● GIVEN EXERCISE:
Copy all the material that follows, keeping every character the same.
** start RECORDS FOR THE TASK **
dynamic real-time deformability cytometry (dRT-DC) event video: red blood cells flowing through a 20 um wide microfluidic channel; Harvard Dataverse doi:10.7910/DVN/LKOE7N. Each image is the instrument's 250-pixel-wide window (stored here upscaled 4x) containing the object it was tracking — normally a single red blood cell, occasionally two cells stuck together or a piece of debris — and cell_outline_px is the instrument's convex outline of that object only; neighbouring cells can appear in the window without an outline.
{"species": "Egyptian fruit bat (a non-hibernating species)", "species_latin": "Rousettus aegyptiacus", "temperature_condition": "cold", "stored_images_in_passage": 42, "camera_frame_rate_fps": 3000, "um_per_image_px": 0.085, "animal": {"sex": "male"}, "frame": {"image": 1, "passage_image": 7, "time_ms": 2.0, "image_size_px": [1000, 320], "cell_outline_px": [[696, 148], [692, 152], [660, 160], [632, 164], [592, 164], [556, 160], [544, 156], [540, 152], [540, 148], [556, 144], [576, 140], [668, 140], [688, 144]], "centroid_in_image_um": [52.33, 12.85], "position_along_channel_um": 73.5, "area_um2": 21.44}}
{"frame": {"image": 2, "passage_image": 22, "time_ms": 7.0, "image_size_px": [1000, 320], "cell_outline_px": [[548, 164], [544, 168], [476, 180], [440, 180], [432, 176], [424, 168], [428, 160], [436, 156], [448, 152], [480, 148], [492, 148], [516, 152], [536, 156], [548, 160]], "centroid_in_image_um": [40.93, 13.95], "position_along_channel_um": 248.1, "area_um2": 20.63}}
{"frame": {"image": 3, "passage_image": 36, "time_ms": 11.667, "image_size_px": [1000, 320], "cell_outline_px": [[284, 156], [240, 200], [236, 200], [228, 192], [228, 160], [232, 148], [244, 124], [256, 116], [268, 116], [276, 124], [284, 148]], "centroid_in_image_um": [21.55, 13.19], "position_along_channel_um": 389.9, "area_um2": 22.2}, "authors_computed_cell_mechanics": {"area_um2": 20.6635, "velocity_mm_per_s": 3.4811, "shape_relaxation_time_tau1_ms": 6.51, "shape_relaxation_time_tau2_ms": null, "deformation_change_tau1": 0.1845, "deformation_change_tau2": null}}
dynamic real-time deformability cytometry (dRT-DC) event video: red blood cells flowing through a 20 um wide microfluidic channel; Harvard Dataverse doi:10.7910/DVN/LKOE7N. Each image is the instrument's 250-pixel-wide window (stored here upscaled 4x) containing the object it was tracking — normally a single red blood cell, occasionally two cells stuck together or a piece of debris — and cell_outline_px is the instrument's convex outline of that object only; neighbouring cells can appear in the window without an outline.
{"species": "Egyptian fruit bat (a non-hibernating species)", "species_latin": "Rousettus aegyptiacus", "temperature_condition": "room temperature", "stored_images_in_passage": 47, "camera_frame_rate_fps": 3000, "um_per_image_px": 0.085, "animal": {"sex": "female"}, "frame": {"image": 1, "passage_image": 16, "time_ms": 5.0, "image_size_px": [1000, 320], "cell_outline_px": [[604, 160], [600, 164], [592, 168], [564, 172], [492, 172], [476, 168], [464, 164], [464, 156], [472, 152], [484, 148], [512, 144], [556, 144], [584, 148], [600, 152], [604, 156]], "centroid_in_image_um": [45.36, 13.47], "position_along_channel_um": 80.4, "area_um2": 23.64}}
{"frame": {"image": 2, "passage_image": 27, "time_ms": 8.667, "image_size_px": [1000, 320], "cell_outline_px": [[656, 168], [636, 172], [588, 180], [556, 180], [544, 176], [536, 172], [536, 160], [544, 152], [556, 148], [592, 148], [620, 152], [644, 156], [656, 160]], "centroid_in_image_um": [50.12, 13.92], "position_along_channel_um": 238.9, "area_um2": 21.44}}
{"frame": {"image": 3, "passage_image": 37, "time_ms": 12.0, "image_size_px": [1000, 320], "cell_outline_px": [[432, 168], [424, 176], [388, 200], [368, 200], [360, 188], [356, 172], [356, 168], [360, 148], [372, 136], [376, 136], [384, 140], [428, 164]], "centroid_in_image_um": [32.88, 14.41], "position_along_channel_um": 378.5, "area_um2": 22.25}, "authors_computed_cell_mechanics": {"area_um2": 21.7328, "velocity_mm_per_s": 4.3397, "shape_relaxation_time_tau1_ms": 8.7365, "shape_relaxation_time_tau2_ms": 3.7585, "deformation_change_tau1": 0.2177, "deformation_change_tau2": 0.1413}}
** end RECORDS FOR THE TASK **
● THE COMPLETED TASK:
dynamic real-time deformability cytometry (dRT-DC) event video: red blood cells flowing through a 20 um wide microfluidic channel; Harvard Dataverse doi:10.7910/DVN/LKOE7N. Each image is the instrument's 250-pixel-wide window (stored here upscaled 4x) containing the object it was tracking — normally a single red blood cell, occasionally two cells stuck together or a piece of debris — and cell_outline_px is the instrument's convex outline of that object only; neighbouring cells can appear in the window without an outline.
{"species": "Egyptian fruit bat (a non-hibernating species)", "species_latin": "Rousettus aegyptiacus", "temperature_condition": "cold", "stored_images_in_passage": 42, "camera_frame_rate_fps": 3000, "um_per_image_px": 0.085, "animal": {"sex": "male"}, "frame": {"image": 1, "passage_image": 7, "time_ms": 2.0, "image_size_px": [1000, 320], "cell_outline_px": [[696, 148], [692, 152], [660, 160], [632, 164], [592, 164], [556, 160], [544, 156], [540, 152], [540, 148], [556, 144], [576, 140], [668, 140], [688, 144]], "centroid_in_image_um": [52.33, 12.85], "position_along_channel_um": 73.5, "area_um2": 21.44}}
{"frame": {"image": 2, "passage_image": 22, "time_ms": 7.0, "image_size_px": [1000, 320], "cell_outline_px": [[548, 164], [544, 168], [476, 180], [440, 180], [432, 176], [424, 168], [428, 160], [436, 156], [448, 152], [480, 148], [492, 148], [516, 152], [536, 156], [548, 160]], "centroid_in_image_um": [40.93, 13.95], "position_along_channel_um": 248.1, "area_um2": 20.63}}
{"frame": {"image": 3, "passage_image": 36, "time_ms": 11.667, "image_size_px": [1000, 320], "cell_outline_px": [[284, 156], [240, 200], [236, 200], [228, 192], [228, 160], [232, 148], [244, 124], [256, 116], [268, 116], [276, 124], [284, 148]], "centroid_in_image_um": [21.55, 13.19], "position_along_channel_um": 389.9, "area_um2": 22.2}, "authors_computed_cell_mechanics": {"area_um2": 20.6635, "velocity_mm_per_s": 3.4811, "shape_relaxation_time_tau1_ms": 6.51, "shape_relaxation_time_tau2_ms": null, "deformation_change_tau1": 0.1845, "deformation_change_tau2": null}}
dynamic real-time deformability cytometry (dRT-DC) event video: red blood cells flowing through a 20 um wide microfluidic channel; Harvard Dataverse doi:10.7910/DVN/LKOE7N. Each image is the instrument's 250-pixel-wide window (stored here upscaled 4x) containing the object it was tracking — normally a single red blood cell, occasionally two cells stuck together or a piece of debris — and cell_outline_px is the instrument's convex outline of that object only; neighbouring cells can appear in the window without an outline.
{"species": "Egyptian fruit bat (a non-hibernating species)", "species_latin": "Rousettus aegyptiacus", "temperature_condition": "room temperature", "stored_images_in_passage": 47, "camera_frame_rate_fps": 3000, "um_per_image_px": 0.085, "animal": {"sex": "female"}, "frame": {"image": 1, "passage_image": 16, "time_ms": 5.0, "image_size_px": [1000, 320], "cell_outline_px": [[604, 160], [600, 164], [592, 168], [564, 172], [492, 172], [476, 168], [464, 164], [464, 156], [472, 152], [484, 148], [512, 144], [556, 144], [584, 148], [600, 152], [604, 156]], "centroid_in_image_um": [45.36, 13.47], "position_along_channel_um": 80.4, "area_um2": 23.64}}
{"frame": {"image": 2, "passage_image": 27, "time_ms": 8.667, "image_size_px": [1000, 320], "cell_outline_px": [[656, 168], [636, 172], [588, 180], [556, 180], [544, 176], [536, 172], [536, 160], [544, 152], [556, 148], [592, 148], [620, 152], [644, 156], [656, 160]], "centroid_in_image_um": [50.12, 13.92], "position_along_channel_um": 238.9, "area_um2": 21.44}}
{"frame": {"image": 3, "passage_image": 37, "time_ms": 12.0, "image_size_px": [1000, 320], "cell_outline_px": [[432, 168], [424, 176], [388, 200], [368, 200], [360, 188], [356, 172], [356, 168], [360, 148], [372, 136], [376, 136], [384, 140], [428, 164]], "centroid_in_image_um": [32.88, 14.41], "position_along_channel_um": 378.5, "area_um2": 22.25}, "authors_computed_cell_mechanics": {"area_um2": 21.7328, "velocity_mm_per_s": 4.3397, "shape_relaxation_time_tau1_ms": 8.7365, "shape_relaxation_time_tau2_ms": 3.7585, "deformation_change_tau1": 0.2177, "deformation_change_tau2": 0.1413}}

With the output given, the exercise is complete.